Pourquoi les Gitans ressentent-ils le flamenco comme quelque chose de si profondément à eux ?
Que disent les flamencos des flamencos ?
Où trouve-t-on le flamenco ? D’où vient le flamenco ?}

Caractéristiques de l’art flamenco : musique, danse et culture
Le terme « art » définit le flamenco comme une discipline artistique. Il lui donne toute l’ampleur que le mot implique.
Le geste des mains d’Adam et du Créateur dans la chapelle Sixtine, ou le regard de la Joconde, ou la voix de Queen, ou le buste ailé et amputé de la Victoire de Samothrace viennent de la main de créateurs. L’art vient du créateur et de ses circonstances ; c’est l’une des rares explications que l’on puisse donner de l’art, et celle qui explique le mieux l’art du flamenco.
En tant qu’art musical, le flamenco va du cante le plus pur et le plus solitaire jusqu’à des compositions comptant des centaines d’instruments : piano, cajón (une caisse de percussion en bois), saxophone, basse, violoncelle, flûte, tabla indien, électronique. Il n’a pas de limites. Le flamenco est cante (chant), il est toque (jeu de guitare), il est baile (danse)… il est l’union entre artistes flamencos, en direct, en interaction permanente, à chaque seconde.
Des chœurs du monde entier collaborent avec des artistes flamencos en chantant por palos (dans les formes du chant flamenco) qui, à l’origine, n’étaient accompagnées que de claquements de mains, de la guitare ou du coup de marteau.

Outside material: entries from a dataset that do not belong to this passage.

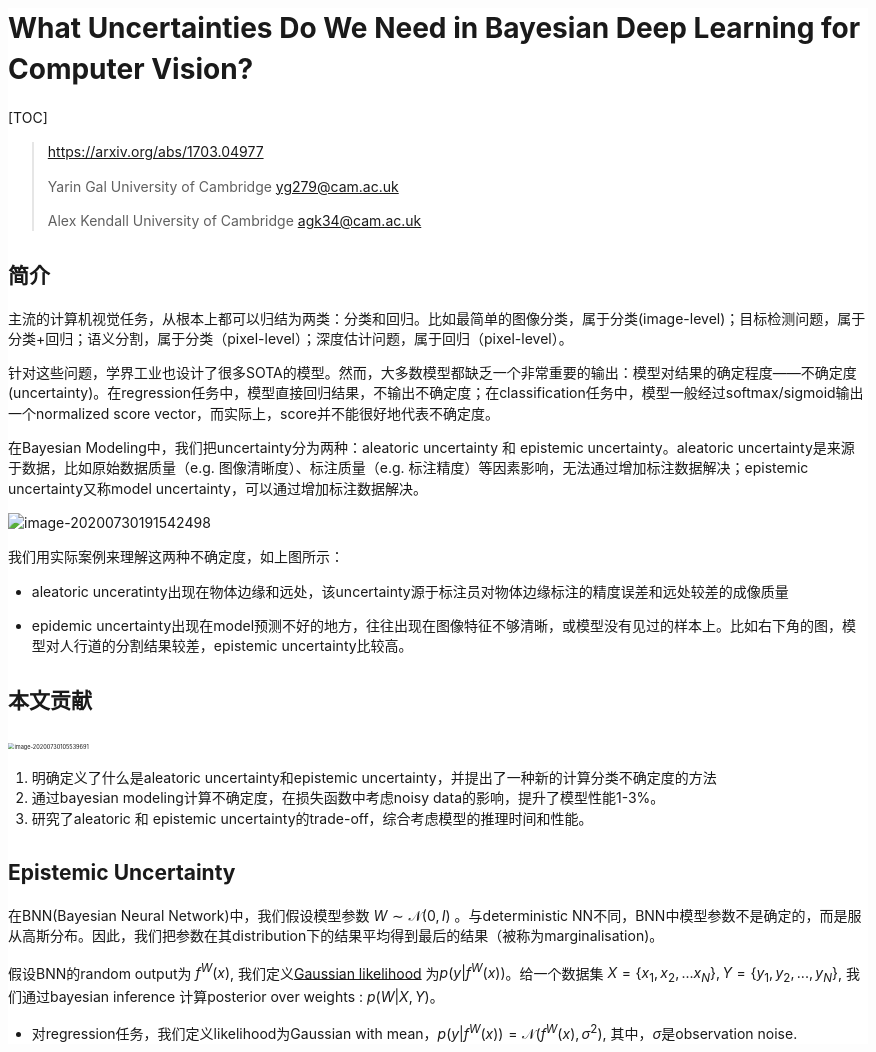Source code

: # What Uncertainties Do We Need in Bayesian Deep Learning for Computer Vision?

[TOC]

> https://arxiv.org/abs/1703.04977
>
> Yarin Gal  University of Cambridge  yg279@cam.ac.uk
>
> Alex Kendall University of Cambridge agk34@cam.ac.uk

## 简介



主流的计算机视觉任务，从根本上都可以归结为两类：分类和回归。比如最简单的图像分类，属于分类(image-level)；目标检测问题，属于分类+回归；语义分割，属于分类（pixel-level）；深度估计问题，属于回归（pixel-level）。

针对这些问题，学界工业也设计了很多SOTA的模型。然而，大多数模型都缺乏一个非常重要的输出：模型对结果的确定程度——不确定度(uncertainty)。在regression任务中，模型直接回归结果，不输出不确定度；在classification任务中，模型一般经过softmax/sigmoid输出一个normalized score vector，而实际上，score并不能很好地代表不确定度。

在Bayesian Modeling中，我们把uncertainty分为两种：aleatoric uncertainty 和 epistemic uncertainty。aleatoric uncertainty是来源于数据，比如原始数据质量（e.g. 图像清晰度）、标注质量（e.g. 标注精度）等因素影响，无法通过增加标注数据解决；epistemic uncertainty又称model uncertainty，可以通过增加标注数据解决。

![image-20200730191542498](https://tva1.sinaimg.cn/large/007S8ZIlly1gh97vw2yndj31520kadm2.jpg)

我们用实际案例来理解这两种不确定度，如上图所示：

- aleatoric unceratinty出现在物体边缘和远处，该uncertainty源于标注员对物体边缘标注的精度误差和远处较差的成像质量

- epidemic uncertainty出现在model预测不好的地方，往往出现在图像特征不够清晰，或模型没有见过的样本上。比如右下角的图，模型对人行道的分割结果较差，epistemic uncertainty比较高。

  

## 本文贡献

<img src="https://tva1.sinaimg.cn/large/007S8ZIlly1gh97vwr8tjj31bs0ek78n.jpg" alt="image-20200730105539691" style="zoom:40%;" />

1. 明确定义了什么是aleatoric uncertainty和epistemic uncertainty，并提出了一种新的计算分类不确定度的方法
2. 通过bayesian modeling计算不确定度，在损失函数中考虑noisy data的影响，提升了模型性能1-3%。
3. 研究了aleatoric 和 epistemic uncertainty的trade-off，综合考虑模型的推理时间和性能。

## Epistemic Uncertainty

在BNN(Bayesian Neural Network)中，我们假设模型参数 $W \sim \mathcal N(0,I)$ 。与deterministic NN不同，BNN中模型参数不是确定的，而是服从高斯分布。因此，我们把参数在其distribution下的结果平均得到最后的结果（被称为marginalisation)。

假设BNN的random output为 $f^W(x)$, 我们定义<u>Gaussian likelihood</u> 为$p(y|f^W(x))$。给一个数据集 $X = \{x_1, x_2, ... x_N\}, Y=\{y_1, y_2, ..., y_N\}$, 我们通过bayesian inference 计算posterior over weights : $p(W|X,Y)$。

- 对regression任务，我们定义likelihood为Gaussian with mean，$p(y|f^W(x)) = \mathcal N(f^W(x), \sigma^2)$, 其中，$\sigma$是observation noise.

La danse flamenca est une discipline artistique qui va de la danse la plus ancestrale, improvisée et brute jusqu’à la plus haute sophistication scénique. Des gestes des anciennes danses du sud de la péninsule se sont abreuvés tous les grands ballets du monde. La pose flamenca, telle une pase (passe) de toréador, est devenue un symbole du caractère espagnol.
Le flamenco est beauté, il est personnalité, il est un geste et il est « ressenti » au sens le plus strict du terme. L’art flamenco exige la vérité. Il ne peut y avoir de façade. Il exige attitude et présence.
Le rythme exact du compás (cycle rythmique) flamenco et l’histoire de son origine inspirent le respect, le sérieux, l’engagement. Ce qui a perduré des siècles et s’est transmis des grands-parents aux petits-enfants, des villages aux faubourgs, des quartiers urbains à d’autres pays, mérite une place privilégiée sur les scènes de l’art.
L’art du flamenco est présent dans chaque recoin qui évoque la culture de cette terre.
Et en tant qu’art, le flamenco perdurera à travers les âges, car il y a toujours quelque chose à chanter, quelque chose à exprimer.